Haben sich diese von der ehemals pazifistischen Partei wegen der Übernahme des Kriegsministeriums und den Waffenlieferungen an die Ukraine abgewandt? Zumindest in den sozialen Medien verbreiten manche diese Theorie. Sie zu überprüfen wird schwer sein, denn in Luxemburg gibt es weder Exit-Polls noch Wähler*innenwanderungsanalysen, die Aufschluss darüber geben könnten. Was man jedoch deutlich sehen kann: Im Bezirk Zentrum waren die Verluste weit weniger stark als in den anderen Wahlbezirken. Die Hochburgen sind Schüttringen, Walferdingen und Luxemburg-Stadt, wo die Partei auf über 13 Prozentpunkte kommt. Je weiter man sich von der Hauptstadt entfernt, umso schlechter schneiden Déi Gréng ab. Im Norden konnte die Partei lediglich in Beckerich und Saeul ein zweistelliges Ergebnis einfahren, im Osten nur in Betzdorf. In Differdingen, ihrer einstigen Hochburg im Süden, erreichten déi Gréng nicht einmal mehr 5 Prozentpunkte. Auch das zeigt: Es war vermutlich kein einzelnes Ereignis, das zur grünen Wahlschlappe führte, sondern eine Verkettung von „Affären“, Rücktritten und unpopulären Entscheidungen.

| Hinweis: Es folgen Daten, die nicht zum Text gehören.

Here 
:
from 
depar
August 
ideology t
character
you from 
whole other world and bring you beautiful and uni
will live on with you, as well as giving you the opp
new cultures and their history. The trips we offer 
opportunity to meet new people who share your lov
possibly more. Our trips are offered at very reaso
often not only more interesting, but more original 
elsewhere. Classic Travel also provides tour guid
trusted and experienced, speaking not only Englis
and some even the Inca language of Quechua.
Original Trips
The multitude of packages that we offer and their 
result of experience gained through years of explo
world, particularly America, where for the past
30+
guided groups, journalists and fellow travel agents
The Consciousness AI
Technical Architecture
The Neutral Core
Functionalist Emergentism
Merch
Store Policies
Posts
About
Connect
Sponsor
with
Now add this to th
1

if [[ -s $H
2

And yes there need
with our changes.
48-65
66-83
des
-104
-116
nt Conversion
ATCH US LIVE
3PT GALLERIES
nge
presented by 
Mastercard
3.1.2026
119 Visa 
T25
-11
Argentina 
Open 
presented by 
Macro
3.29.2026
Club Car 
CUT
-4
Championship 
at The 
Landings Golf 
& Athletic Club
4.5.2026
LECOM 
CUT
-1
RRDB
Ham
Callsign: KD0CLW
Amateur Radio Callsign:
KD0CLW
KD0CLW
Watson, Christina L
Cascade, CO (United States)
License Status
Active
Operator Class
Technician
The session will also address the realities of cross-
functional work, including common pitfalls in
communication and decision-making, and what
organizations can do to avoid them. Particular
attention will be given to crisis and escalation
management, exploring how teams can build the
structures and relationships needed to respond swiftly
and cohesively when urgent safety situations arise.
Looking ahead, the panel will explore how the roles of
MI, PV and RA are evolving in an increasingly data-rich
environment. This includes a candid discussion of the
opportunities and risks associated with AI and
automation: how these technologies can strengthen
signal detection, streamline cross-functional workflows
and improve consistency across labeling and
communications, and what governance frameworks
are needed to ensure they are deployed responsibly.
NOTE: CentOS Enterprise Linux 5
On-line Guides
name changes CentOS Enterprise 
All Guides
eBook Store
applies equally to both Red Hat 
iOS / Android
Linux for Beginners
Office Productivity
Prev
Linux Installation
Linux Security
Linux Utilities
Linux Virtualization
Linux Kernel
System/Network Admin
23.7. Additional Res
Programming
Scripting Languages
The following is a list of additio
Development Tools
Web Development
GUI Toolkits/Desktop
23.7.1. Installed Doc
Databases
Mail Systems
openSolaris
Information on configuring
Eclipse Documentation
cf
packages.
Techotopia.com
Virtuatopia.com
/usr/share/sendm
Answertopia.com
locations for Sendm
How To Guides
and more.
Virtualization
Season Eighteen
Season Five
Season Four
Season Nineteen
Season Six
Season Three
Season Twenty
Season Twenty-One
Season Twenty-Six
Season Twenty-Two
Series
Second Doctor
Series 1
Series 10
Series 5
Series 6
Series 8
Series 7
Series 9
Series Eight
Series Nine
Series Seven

Der Partei stehen nun harte Zeiten bevor. Zwar wurden die Regeln im Parlament so angepasst, dass keine „Groupe technique“ vonnöten ist – die würde im Gegenteil dazu führen, dass sowohl Déi Gréng als auch Déi Lénk weniger Redezeit zur Verfügung steht – doch ohne Minister*innen und mit weniger Abgeordneten steht der Partei auch weniger Geld zur Verfügung. Ob es möglich sein wird, alle Fraktionsmitarbeiter*innen weiter zu beschäftigen, ist unklar. Für Wahlwerbung und andere Parteikommunikation wird ebenfalls weniger Geld zur Verfügung stehen. Auch wenn die Zusammenarbeit im Parlament nicht institutionalisiert werden wird, so könnte eine mehr oder weniger geeinte Linke möglicherweise auch dazu anregen, von einem neuen politischen Projekt zu träumen. Doch auch dies muss für Déi Gréng keine Notwendigkeit sein: Am Mittwoch frohlockte Šehović auf X (vormals Twitter): „Wow, beinahe 40 neue Déi Gréng-Mitglieder seit dem Wahlsonntag!“ In einer internen Mail, die der woxx vorliegt, bietet die Parteileitung der Basis eine Möglichkeit an, anonym Feedback zu geben. Der parteiinterne Dialog soll in den nächsten Wochen durch Diskussionen gestärkt werden. Die herben Verluste vom 8. Oktober könnten durchaus eine neue Aufbruchstimmung in die Partei bringen. Dass selbst die schlimmste Wahlniederlage nicht unbedingt ein langes Verharren in der Opposition heißen muss, zeigten 2019 die österreichischen Grünen: Nachdem sie 2017 bei den Wahlen aus dem Parlament geflogen waren, katapultierten die Wähler*innen sie bei den Neuwahlen 2019 mit einem historischen Höchstand von 13,90 % in die Regierung.

In einer früheren Online- und in der Printversion dieses Textes wurde die Gemeinde Contern irrtümlicherweise dem Wahlbezirk Osten zugeordnet. Wir bitten die Einwohner*innen der Gemeinde Contern sowie des Wahlbezirks Osten, diesen Fehler zu entschuldigen.